- Saved entries
────────────────

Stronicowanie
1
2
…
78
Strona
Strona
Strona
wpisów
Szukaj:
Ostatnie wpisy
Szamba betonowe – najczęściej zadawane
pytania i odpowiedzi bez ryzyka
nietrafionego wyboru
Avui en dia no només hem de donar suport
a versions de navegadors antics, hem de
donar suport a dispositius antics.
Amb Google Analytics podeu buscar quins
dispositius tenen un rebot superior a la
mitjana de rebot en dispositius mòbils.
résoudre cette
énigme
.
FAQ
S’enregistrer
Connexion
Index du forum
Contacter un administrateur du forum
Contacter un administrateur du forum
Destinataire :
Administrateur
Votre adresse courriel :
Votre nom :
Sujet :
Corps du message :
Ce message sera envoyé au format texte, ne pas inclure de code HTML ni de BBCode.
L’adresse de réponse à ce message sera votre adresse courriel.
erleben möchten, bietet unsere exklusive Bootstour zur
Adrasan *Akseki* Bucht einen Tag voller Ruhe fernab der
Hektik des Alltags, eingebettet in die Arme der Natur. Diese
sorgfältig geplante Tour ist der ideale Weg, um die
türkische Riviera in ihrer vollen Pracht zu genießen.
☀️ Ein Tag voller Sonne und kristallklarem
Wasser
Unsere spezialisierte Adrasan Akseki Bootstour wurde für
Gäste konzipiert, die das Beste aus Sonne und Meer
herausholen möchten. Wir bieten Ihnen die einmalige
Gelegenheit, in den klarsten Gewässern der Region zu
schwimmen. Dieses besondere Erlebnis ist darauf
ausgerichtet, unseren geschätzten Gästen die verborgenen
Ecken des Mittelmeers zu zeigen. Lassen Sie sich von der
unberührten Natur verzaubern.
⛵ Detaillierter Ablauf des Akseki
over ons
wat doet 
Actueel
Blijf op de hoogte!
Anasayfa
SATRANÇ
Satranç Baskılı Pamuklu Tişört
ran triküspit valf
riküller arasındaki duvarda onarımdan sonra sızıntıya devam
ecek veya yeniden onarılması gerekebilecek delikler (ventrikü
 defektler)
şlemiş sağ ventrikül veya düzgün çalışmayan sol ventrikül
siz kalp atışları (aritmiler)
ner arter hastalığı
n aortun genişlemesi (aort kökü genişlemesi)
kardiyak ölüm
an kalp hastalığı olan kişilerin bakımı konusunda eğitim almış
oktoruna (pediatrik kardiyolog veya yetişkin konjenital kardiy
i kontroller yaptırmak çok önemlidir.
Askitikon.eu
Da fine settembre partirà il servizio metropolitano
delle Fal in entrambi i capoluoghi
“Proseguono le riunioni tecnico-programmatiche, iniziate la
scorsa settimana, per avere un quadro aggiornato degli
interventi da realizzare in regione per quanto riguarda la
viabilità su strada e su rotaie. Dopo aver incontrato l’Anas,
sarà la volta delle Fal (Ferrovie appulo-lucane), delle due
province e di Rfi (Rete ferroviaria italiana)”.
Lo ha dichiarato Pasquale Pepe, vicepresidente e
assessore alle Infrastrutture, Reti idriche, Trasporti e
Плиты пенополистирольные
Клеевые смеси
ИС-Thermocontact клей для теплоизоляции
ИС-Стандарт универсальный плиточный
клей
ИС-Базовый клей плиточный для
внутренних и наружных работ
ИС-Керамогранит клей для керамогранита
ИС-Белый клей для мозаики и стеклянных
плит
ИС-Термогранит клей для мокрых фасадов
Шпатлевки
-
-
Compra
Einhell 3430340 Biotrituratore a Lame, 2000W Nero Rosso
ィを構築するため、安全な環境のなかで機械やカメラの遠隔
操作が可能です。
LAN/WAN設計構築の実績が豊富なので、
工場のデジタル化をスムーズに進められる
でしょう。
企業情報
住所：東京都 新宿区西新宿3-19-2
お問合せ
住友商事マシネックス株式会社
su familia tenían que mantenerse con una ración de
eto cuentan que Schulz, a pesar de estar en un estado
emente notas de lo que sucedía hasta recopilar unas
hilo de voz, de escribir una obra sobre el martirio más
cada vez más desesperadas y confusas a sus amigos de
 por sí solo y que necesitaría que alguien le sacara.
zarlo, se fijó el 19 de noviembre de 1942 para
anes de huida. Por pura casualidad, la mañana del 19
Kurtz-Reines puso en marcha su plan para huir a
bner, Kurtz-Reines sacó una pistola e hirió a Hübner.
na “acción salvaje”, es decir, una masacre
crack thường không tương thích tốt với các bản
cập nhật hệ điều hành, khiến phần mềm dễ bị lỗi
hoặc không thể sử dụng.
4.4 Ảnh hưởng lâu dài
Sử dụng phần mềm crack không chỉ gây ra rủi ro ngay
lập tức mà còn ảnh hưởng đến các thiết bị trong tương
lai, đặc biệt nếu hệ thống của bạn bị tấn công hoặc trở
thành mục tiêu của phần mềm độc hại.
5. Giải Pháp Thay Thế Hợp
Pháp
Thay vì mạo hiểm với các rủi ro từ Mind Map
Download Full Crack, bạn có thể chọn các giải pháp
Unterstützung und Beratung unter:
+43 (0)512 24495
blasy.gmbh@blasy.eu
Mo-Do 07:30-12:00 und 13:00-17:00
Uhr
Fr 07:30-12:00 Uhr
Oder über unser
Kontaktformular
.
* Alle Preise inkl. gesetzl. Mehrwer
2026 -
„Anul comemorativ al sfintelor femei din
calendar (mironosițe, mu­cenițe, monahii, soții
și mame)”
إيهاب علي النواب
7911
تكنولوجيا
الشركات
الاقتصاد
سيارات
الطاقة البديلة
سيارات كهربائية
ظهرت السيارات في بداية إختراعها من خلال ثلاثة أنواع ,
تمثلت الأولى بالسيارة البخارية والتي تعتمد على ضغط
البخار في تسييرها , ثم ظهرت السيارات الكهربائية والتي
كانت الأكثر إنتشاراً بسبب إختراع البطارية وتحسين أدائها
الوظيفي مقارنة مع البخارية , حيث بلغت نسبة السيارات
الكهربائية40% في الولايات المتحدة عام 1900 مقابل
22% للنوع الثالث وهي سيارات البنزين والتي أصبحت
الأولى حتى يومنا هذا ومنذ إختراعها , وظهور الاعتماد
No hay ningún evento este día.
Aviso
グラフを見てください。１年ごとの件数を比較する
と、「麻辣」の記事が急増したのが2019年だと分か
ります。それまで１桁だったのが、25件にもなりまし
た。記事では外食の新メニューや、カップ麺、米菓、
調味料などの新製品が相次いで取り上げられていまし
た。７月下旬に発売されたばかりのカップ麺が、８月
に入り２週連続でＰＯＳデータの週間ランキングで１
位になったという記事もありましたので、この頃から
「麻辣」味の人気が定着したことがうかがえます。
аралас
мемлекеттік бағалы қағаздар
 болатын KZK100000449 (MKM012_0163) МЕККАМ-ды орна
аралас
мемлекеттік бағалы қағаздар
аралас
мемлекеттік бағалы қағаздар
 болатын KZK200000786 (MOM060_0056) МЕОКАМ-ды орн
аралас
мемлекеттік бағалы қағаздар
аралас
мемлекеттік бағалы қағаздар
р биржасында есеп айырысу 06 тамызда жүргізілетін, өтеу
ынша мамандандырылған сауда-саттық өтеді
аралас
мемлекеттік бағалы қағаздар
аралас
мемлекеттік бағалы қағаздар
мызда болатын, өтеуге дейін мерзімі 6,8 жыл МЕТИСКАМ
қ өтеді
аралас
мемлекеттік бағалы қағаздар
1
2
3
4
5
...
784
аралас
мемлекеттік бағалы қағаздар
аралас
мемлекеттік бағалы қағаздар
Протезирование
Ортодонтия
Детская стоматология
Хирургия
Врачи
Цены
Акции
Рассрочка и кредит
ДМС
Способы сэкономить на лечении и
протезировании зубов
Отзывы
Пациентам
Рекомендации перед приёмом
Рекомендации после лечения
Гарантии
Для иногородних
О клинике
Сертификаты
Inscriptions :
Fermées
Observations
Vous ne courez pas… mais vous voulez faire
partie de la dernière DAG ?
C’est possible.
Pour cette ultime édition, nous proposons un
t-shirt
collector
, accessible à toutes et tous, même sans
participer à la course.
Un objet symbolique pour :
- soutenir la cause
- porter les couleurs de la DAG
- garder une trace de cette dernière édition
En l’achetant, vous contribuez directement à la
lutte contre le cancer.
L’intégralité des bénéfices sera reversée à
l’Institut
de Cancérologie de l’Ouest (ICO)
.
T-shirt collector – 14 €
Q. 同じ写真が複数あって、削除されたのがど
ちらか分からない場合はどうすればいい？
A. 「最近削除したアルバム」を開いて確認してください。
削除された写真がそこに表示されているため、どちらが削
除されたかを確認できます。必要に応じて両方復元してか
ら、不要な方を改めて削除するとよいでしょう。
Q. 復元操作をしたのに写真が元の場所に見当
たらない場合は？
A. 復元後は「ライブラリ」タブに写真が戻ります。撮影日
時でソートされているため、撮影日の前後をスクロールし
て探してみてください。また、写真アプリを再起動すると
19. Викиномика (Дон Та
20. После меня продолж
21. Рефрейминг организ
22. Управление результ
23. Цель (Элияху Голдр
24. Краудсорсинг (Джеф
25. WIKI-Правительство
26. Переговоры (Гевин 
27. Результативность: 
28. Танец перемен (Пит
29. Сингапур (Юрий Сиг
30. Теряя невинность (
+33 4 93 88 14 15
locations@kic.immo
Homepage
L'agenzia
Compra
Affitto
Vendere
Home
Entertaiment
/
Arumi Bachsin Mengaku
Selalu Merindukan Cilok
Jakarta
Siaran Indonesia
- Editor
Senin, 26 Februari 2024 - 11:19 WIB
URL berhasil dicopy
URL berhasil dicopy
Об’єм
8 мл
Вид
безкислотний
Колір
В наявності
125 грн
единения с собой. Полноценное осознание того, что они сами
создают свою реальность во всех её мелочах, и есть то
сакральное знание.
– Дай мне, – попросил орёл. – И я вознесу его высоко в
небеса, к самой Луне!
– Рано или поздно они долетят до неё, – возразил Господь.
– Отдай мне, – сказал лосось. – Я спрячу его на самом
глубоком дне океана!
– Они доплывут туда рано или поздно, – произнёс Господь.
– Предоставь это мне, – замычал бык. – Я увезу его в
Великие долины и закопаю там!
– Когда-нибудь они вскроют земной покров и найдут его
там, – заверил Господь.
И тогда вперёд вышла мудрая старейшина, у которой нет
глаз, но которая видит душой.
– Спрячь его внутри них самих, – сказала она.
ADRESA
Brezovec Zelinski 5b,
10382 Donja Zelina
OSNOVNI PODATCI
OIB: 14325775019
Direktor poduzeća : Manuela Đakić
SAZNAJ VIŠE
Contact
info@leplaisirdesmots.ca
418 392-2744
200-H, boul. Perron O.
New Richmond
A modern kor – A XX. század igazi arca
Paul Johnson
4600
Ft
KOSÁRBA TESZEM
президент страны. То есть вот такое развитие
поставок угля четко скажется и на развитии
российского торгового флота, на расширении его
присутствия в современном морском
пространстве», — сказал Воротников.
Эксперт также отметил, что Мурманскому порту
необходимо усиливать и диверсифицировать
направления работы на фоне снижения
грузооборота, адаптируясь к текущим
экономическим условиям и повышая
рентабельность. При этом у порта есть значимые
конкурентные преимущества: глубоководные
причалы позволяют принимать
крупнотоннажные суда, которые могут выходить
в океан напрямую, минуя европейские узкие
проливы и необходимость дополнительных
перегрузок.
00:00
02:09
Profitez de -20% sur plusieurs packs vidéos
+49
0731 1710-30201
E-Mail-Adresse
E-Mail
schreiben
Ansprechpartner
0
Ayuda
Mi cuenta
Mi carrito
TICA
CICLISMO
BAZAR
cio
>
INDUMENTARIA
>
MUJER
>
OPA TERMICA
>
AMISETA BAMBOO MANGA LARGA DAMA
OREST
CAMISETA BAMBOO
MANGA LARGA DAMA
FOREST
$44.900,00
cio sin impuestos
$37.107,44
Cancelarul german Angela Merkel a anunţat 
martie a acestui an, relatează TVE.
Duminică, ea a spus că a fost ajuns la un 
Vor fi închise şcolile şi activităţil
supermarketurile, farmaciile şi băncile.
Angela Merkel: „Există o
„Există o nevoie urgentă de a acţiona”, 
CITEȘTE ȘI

────────────────

- Directive
In the records above, find each line with the string "السيارات" and list it.

- Output of the exercise
ظهرت السيارات في بداية إختراعها من خلال ثلاثة أنواع ,
البخار في تسييرها , ثم ظهرت السيارات الكهربائية والتي
الوظيفي مقارنة مع البخارية , حيث بلغت نسبة السيارات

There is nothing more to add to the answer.